Take a look around the spacious cafe he is comfortably settled in and you’ll see that it is exactly so, a union of sorts between coffee and cycles. So, it is no surprise that the cafe is aptly named Track and Trail: Coffee and Cycles.
The first of its kind in Bangalore, the cafe-cum-store was started recently by Mohammed and his business partner Sundaram R, in collaboration with international bicycle brand TI Cycles.
While Mohammed runs his own architecture and design firm, Sundaram owns coffee estates in Coorg which is where the eatery gets its brew from. So this isn’t their day job, “It happens to be more of a passion than anything else,” he tells us.
The cafe plays host to several cycling enthusiasts across the city, for it has everything from a servicing section, biking magazines of international repute, high-end cycles from brands like TI, Cannondale and Bianchi for sale — all of course, in addition to a small menu highlighting quick nibbles.
“The idea of setting up a cafe like this was just to bring in the entire cycling culture, and create a space not just for the cycling community, but others as well. We have about six different brands of high-end cycles. The coffee shop aspect is just for people to hang out. They can come in, bring in their bikes for servicing, and have a cup of coffee while waiting,” Mohammad explains, adding, “Basically, this space pertains to everything cycle-related.”
He couldn’t be more on the right track. Two blackboards compete for attention, one giving you the specials of the day, and the other giving you special offers on bikes. The servicing station is in a slightly cordoned off area, while the walls are replete with biking pictures and quotes (“Get a bicycle. You will not regret it if you live”—Mark Twain).
Magazines like Bike India line the racks, while books like Jeff Connor’s Wide-Eyed and Legless: Inside the Tour de France, lie on the tables.
That’s not all. The cafe also converts into a workshop space sometimes, when technicians come in and teach customers about bike maintenance, or a training area, when professional cyclists set up trainers (stationary bikes) on the premises.
“We’re glad we can use this space to drive so many events. Every alternate Sunday morning, we even have a short trail ride, open to anyone, even non-cyclists. If you don’t have a bike, you could just borrow one from the store. The idea is essentially to let the cycling community grow,” says Mohammed.
The response so far, he tells us, has been fantastic. So how does a venture like this work in Bangalore? “Well, there’s the most clichéd factor, which is the weather,” he says, laughing.
“But other than that, cycling is on the surge in Bangalore.

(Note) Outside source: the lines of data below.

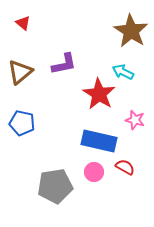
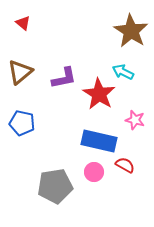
purple L-shape: moved 14 px down
red semicircle: moved 2 px up
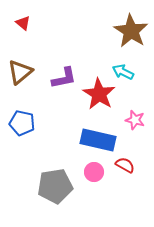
blue rectangle: moved 1 px left, 1 px up
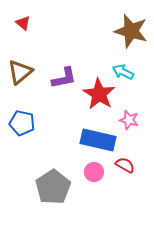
brown star: rotated 16 degrees counterclockwise
pink star: moved 6 px left
gray pentagon: moved 2 px left, 1 px down; rotated 24 degrees counterclockwise
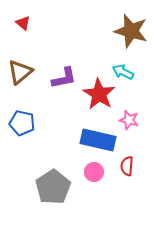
red semicircle: moved 2 px right, 1 px down; rotated 114 degrees counterclockwise
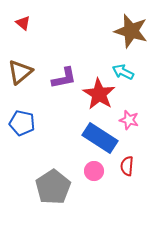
blue rectangle: moved 2 px right, 2 px up; rotated 20 degrees clockwise
pink circle: moved 1 px up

It’s not just casual cycling, but more people are now using it as a mode of transport,” he adds.
Mohammed notes that factors like fuel hikes and traffic also matter. “When fuel prices went up, we noticed there was a sudden increase in customers, curious about cycles. I remember one customer who drove a BMW. He came in here and bought a Cannondale bike and he told me that he hit so many pockets of traffic on his way home that sometimes he just gets out and cycles back and the driver brings the car. You can have the best car, but you can’t beat the traffic,” he elaborates.